Já o Governo do Estado contesta essa metodologia e ingressou no Supremo Tribunal Federal com Ações Diretas de Inconstitucionalidade (ADIs) questionando alterações promovidas pela Assembleia na legislação orçamentária. Na avaliação do Executivo, as mudanças ampliam a autonomia financeira do Parlamento e impactam diretamente a gestão fiscal do Estado.

O mecanismo do chamado “recesso branco” surge como alternativa para contornar uma exigência legal e regimental. Pela legislação brasileira, o recesso parlamentar do meio do ano somente pode ser oficialmente iniciado após a aprovação da Lei de Diretrizes Orçamentárias. Sem a votação da matéria, a Assembleia ficaria impedida de encerrar formalmente os trabalhos do primeiro semestre.

Dessa forma, a Mesa Diretora pretende interromper as sessões ordinárias a partir da semana que antecede os festejos juninos, mas sem declarar oficialmente o encerramento do semestre legislativo. Na prática, os deputados poderão se afastar das atividades presenciais, enquanto a Casa permanece juridicamente em funcionamento.

A estratégia também prevê uma convocação imediata dos parlamentares caso o STF publique a decisão durante ou logo após o período junino. Nesse cenário, sessões extraordinárias seriam convocadas para apreciação e votação da LDO. O modelo ainda deverá ser discutido com os demais deputados estaduais antes da definição final.

O episódio evidencia um fenômeno cada vez mais frequente na política brasileira: a judicialização das relações institucionais.

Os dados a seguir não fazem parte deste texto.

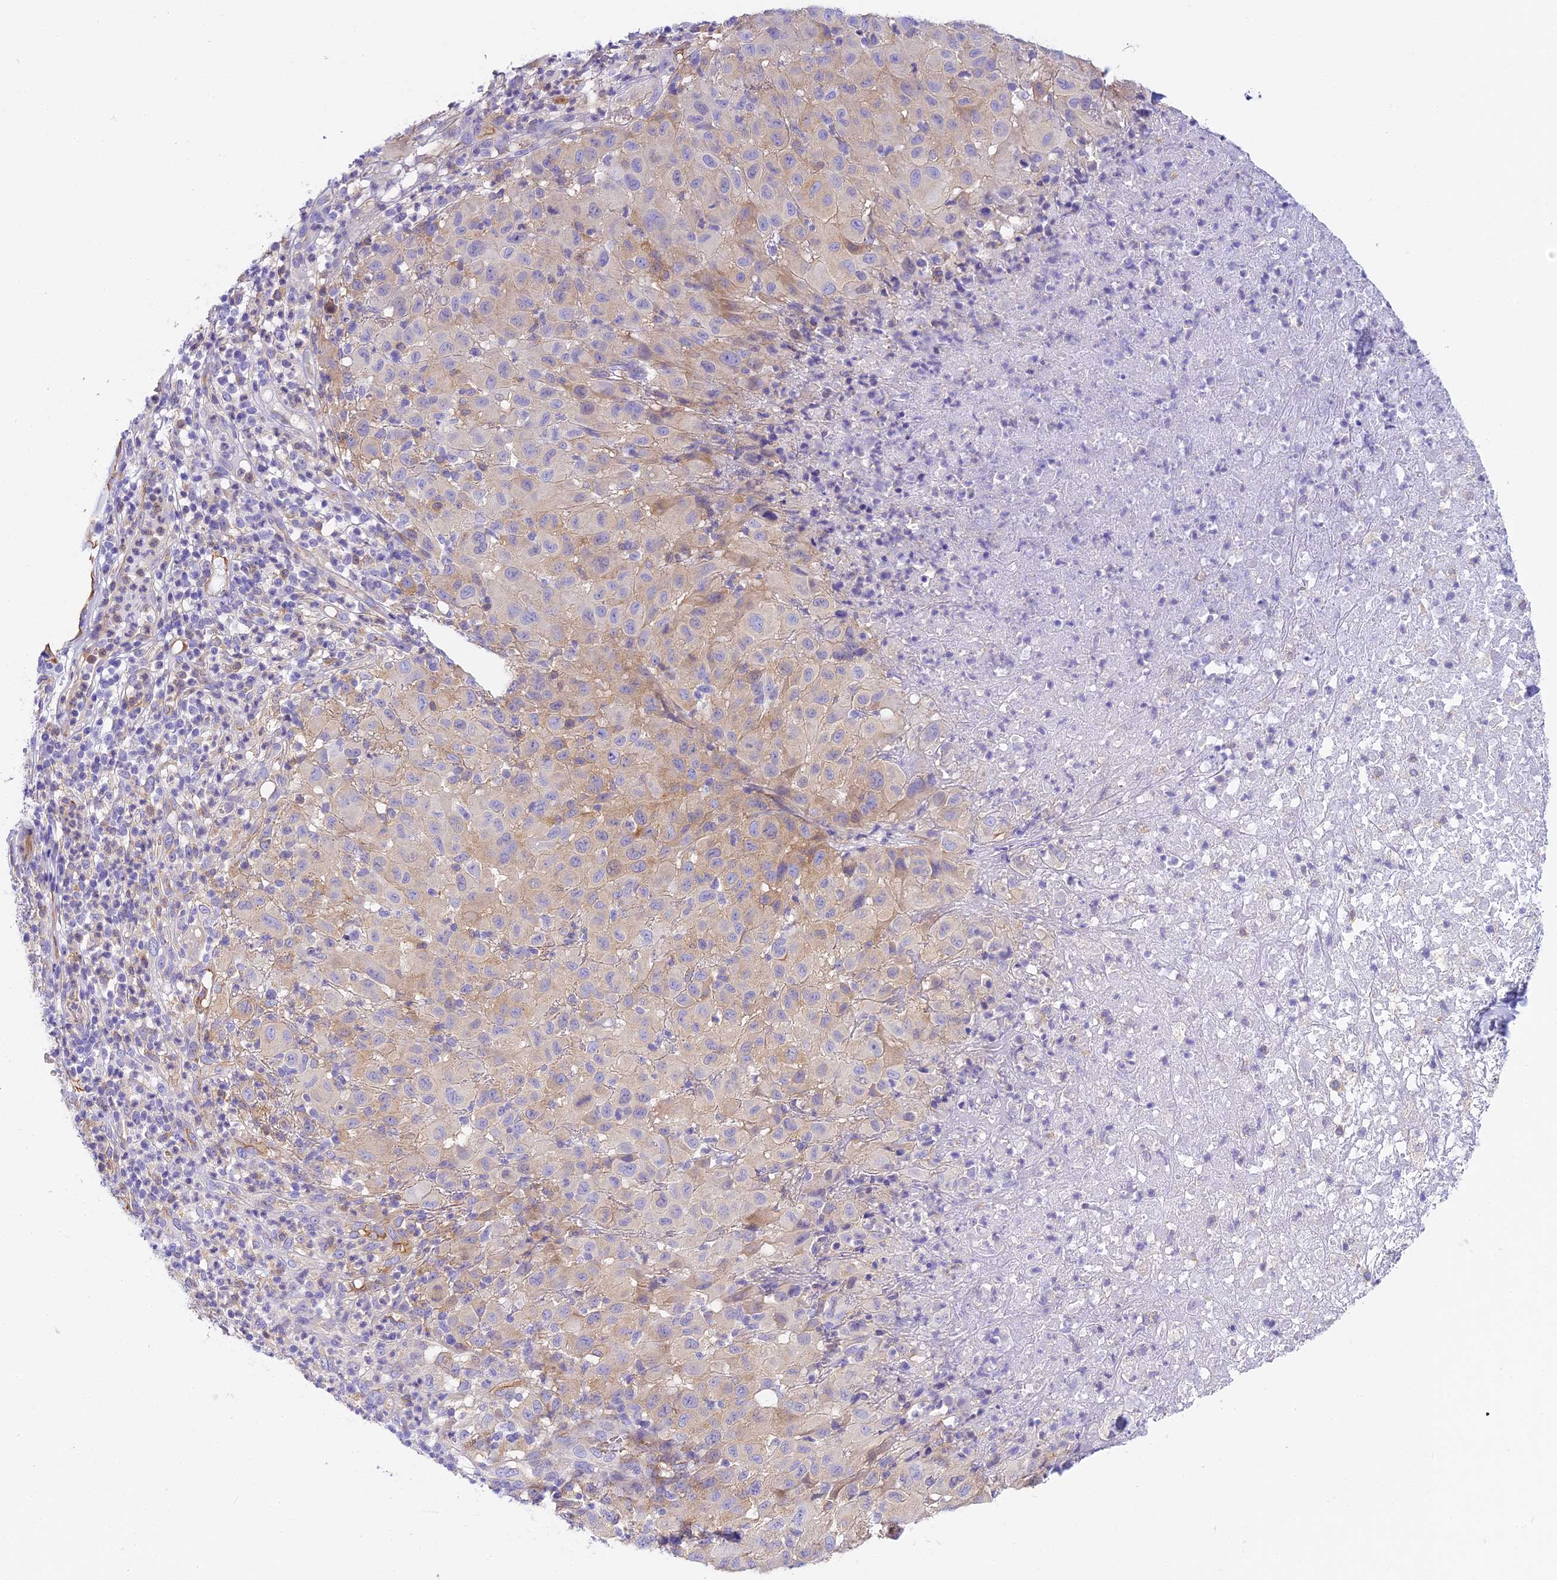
{"staining": {"intensity": "negative", "quantity": "none", "location": "none"}, "tissue": "melanoma", "cell_type": "Tumor cells", "image_type": "cancer", "snomed": [{"axis": "morphology", "description": "Malignant melanoma, NOS"}, {"axis": "topography", "description": "Skin"}], "caption": "The IHC image has no significant positivity in tumor cells of malignant melanoma tissue. (Immunohistochemistry (ihc), brightfield microscopy, high magnification).", "gene": "HOMER3", "patient": {"sex": "male", "age": 73}}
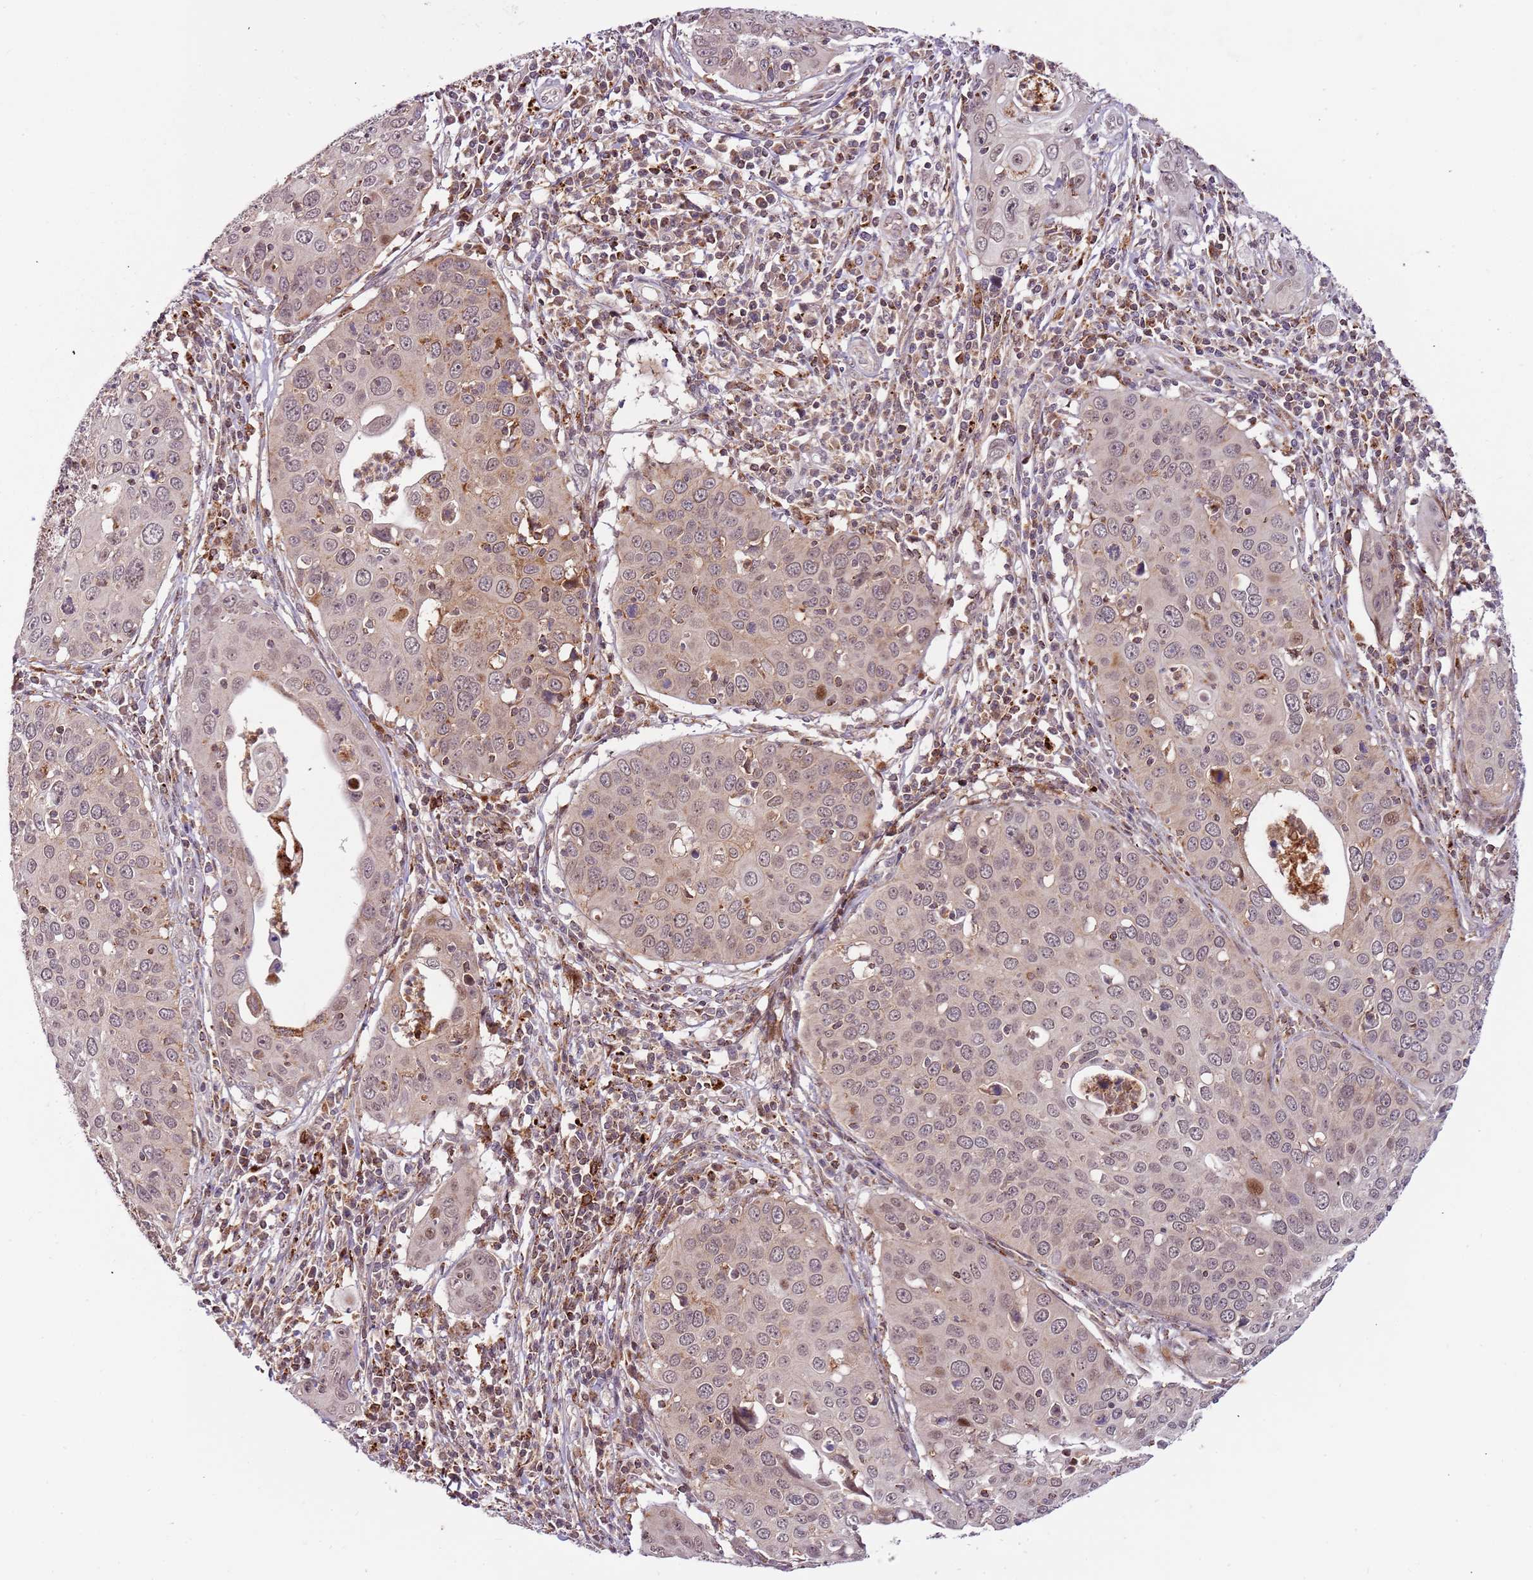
{"staining": {"intensity": "weak", "quantity": "<25%", "location": "cytoplasmic/membranous,nuclear"}, "tissue": "cervical cancer", "cell_type": "Tumor cells", "image_type": "cancer", "snomed": [{"axis": "morphology", "description": "Squamous cell carcinoma, NOS"}, {"axis": "topography", "description": "Cervix"}], "caption": "Histopathology image shows no protein positivity in tumor cells of cervical cancer tissue.", "gene": "ULK3", "patient": {"sex": "female", "age": 36}}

Questões tradicionalmente resolvidas por meio de negociações políticas entre Executivo e Legislativo acabam sendo transferidas para o Poder Judiciário, que passa a exercer o papel de árbitro em disputas de natureza fiscal, administrativa e orçamentária.

Nos últimos anos, instrumentos jurídicos como as Ações Diretas de Inconstitucionalidade e as Arguições de Descumprimento de Preceito Fundamental passaram a ser utilizados com frequência por governos e parlamentos para contestar decisões relacionadas ao orçamento público, à distribuição de recursos e às prerrogativas dos Poderes.

Na Paraíba, a disputa entre Executivo e Legislativo sobre os critérios de cálculo dos duodécimos e das emendas parlamentares tornou-se mais um exemplo desse processo. Enquanto o Governo busca preservar margem de gestão sobre os recursos públicos, a Assembleia defende a ampliação das garantias constitucionais de autonomia financeira e de execução das emendas dos parlamentares.

Até que o Supremo Tribunal Federal se manifeste definitivamente sobre o tema, a votação da Lei de Diretrizes Orçamentárias permanecerá suspensa e a Assembleia Legislativa seguirá em compasso de espera, aguardando uma decisão que poderá influenciar diretamente a elaboração e a execução do orçamento estadual dos próximos anos.